▶ **EXERCISE DESCRIPTION**: Whenever a line below holds the word "center", copy that line.

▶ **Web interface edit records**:
++++
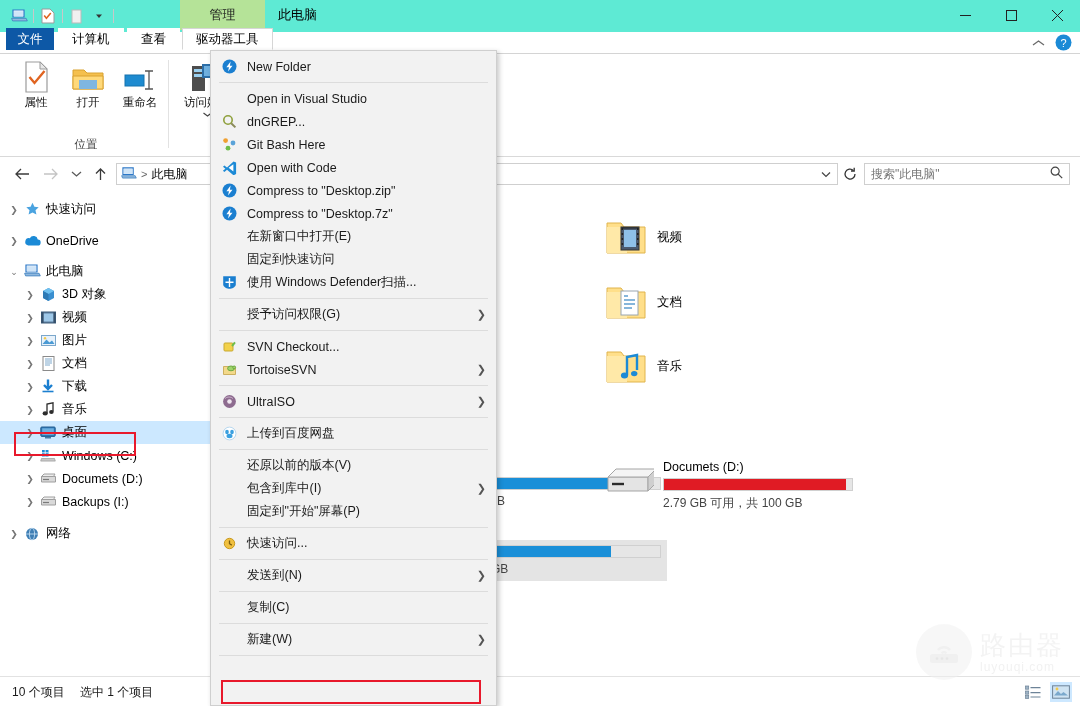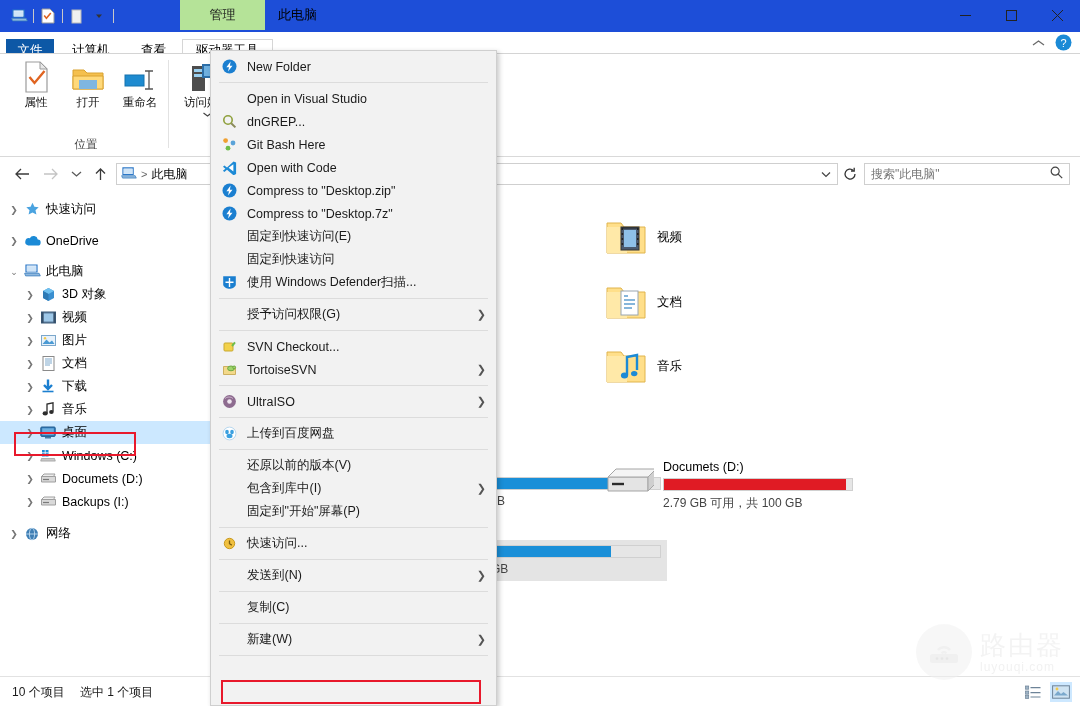--- a/index.html
+++ b/index.html
@@ -16,7 +16,7 @@
   #window { position:absolute; inset:0; background:#fff; }
 
   
-  .titlebar { position:absolute; left:0; top:0; width:1080px; height:32px; background:#1d4ed8;padding-left:32px; }
+  .titlebar { position:absolute; left:0; top:0; width:1080px; height:32px; background:#5eead4;padding-left:32px; }
   .qat { position:absolute; left:8px; top:6px; display:flex; align-items:center; gap:0px; }
   .qat .qitem { width:22px; height:20px; display:flex; align-items:center; justify-content:center; }
   .qat .sep { width:1px; height:14px; background:#c8c8c8; margin:0 3px; }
++++
▶ **PROBLEM SOLUTION**:
   .qat { position:absolute; left:8px; top:6px; display:flex; align-items:center; gap:0px; }
   .qat .qitem { width:22px; height:20px; display:flex; align-items:center; justify-content:center; }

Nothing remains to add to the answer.